# 演習課題:
1. 薬の過剰処方に関する本文を読み、次の問いに答えてください。
(a) 日本の厚生労働省が発行している手引きの名称は何ですか。
(b) その手引きでは、感冒に対して何を推奨していますか。
(c) コンビニの店舗が都市部やロードサイドに多く、過疎地には少ないという問題は、何の影響を受けたものとされていますか。
2. 薬の過剰処方に関する本文を、最後の文の後から書き継いでください。

# 検討用本文:
_____

ITmedia ビジネスオンライン / 2024年11月6日 7時10分

●WHOも推奨

 これは「薬は毒」みたいな陰謀論的な話ではない。WHOでも抗菌薬の使用を減らすアクションプランを採択しているし、日本の厚生労働省が発行する「抗微生物薬適正使用の手引き」でもこう述べている。

「感冒に対しては、抗菌薬投与を行わないことを推奨する」

 しかし、現実はどうか。皆さんもちょっと体の具合が悪くなると病院に行って、「やっぱり市販薬よりも病院の薬は効くので」なんて言って薬を処方してもらうのではないか。そして、調剤薬局でもそれをもとにバンバン薬が出されていく。

 こういう「過剰処方」という状況に対して「薬のプロ」であるはずの薬剤師、調剤薬局は何をしているのかと疑問に思う人も多い。もちろん、中には「うちの調剤薬局ではずっと注意喚起をしてきたぞ!」という方もおられるだろうが、米国で行われたような業界を挙げたキャンペーンがあったわけではないので、このような問題も世間的にはほとんど知られていない。

 ならば、「薬を出さないことをゴールにした調剤薬局」があってもいいはずだ。

 このような「自己矛盾としっかり向き合う」という捨て身の戦い方は、調剤薬局以外でもできる。例えば、コンビニの店舗は「社会インフラ」ともてはやされながらも、かつて成長エンジンだったドミナント戦略の影響を受けて、都市部や幹線道路などのロードサイドに多く、過疎地には少ない、という問題があった。

_____

# 資料情報:

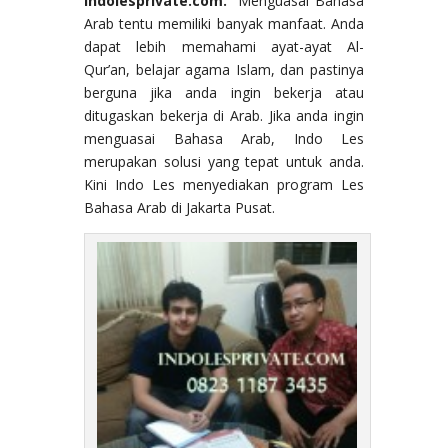
indolesprivate.com.
Menguasai Bahasa
Arab tentu memiliki banyak manfaat. Anda
dapat lebih memahami ayat-ayat Al-
Qur’an, belajar agama Islam, dan pastinya
berguna jika anda ingin bekerja atau
ditugaskan bekerja di Arab. Jika anda ingin
menguasai Bahasa Arab, Indo Les
merupakan solusi yang tepat untuk anda.
Kini Indo Les menyediakan program Les
Bahasa Arab di Jakarta Pusat.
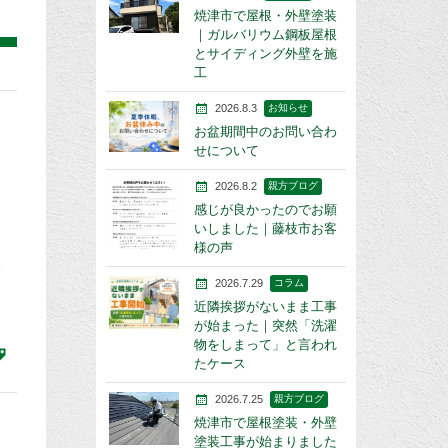
焼津市で屋根・外壁塗装
｜ガルバリウム鋼板屋根
とサイディング外壁を施
工
2026.8.3
お知らせ
お盆期間中のお問い合わ
せについて
2026.8.2
親方ブログ
感じが良かったのでお願
いしました｜藤枝市お客
、
様の声
る
2026.7.29
コラム
近隣挨拶がないまま工事
が始まった｜突然「洗濯
物をしまって」と言われ
たケース
2026.7.25
親方ブログ
焼津市で屋根塗装・外壁
塗装工事が始まりました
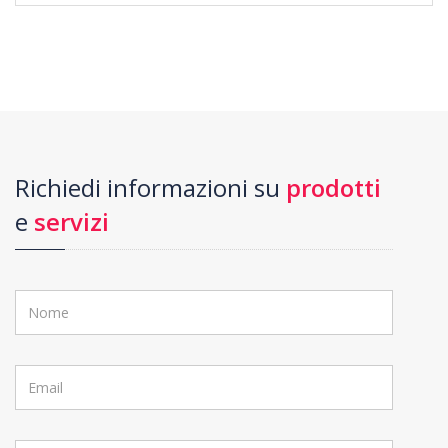
Richiedi informazioni su
prodotti
e
servizi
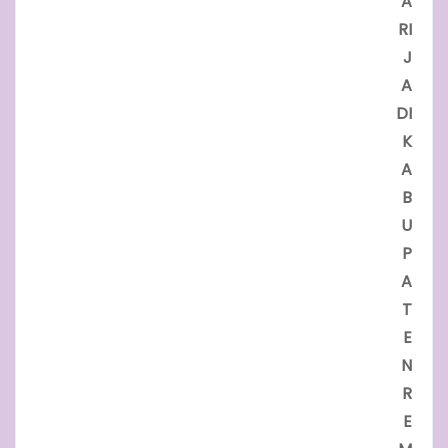
A
RI
J
A
DI
K
A
B
U
P
A
T
E
N
R
E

_____

# 解答:
1.
(a) 「抗微生物薬適正使用の手引き」
(b) 抗菌薬投与を行わないこと
(c) かつて成長エンジンだったドミナント戦略

2.
 しかし今、その自己矛盾に向き合うかのように、ローソンは過疎地に積極的に出店を進めている。もともとローソンはコンビニ大手3社の中でも地方店を多く抱えており、高齢化率の高い地域で高シェアを保っている。そこでこのような特性を生かして、過疎地に「商機」を見い出そうとしているのだ。

 レッドオーシャンでは、多数派と同じことをするプレーヤーは滅んでいくだけだ。それは裏を返せば、「薬を出さない」に舵(かじ)を切った少数派の調剤薬局が「健康」「美容」「高齢者」「地域社会」などを切り口に、さまざまなコラボやスピンオフを仕掛けていくということでもある。

 コンビニより多い社会インフラ、約6.2万の調剤薬局が今後どのような「進化」を遂げていくのか注目したい。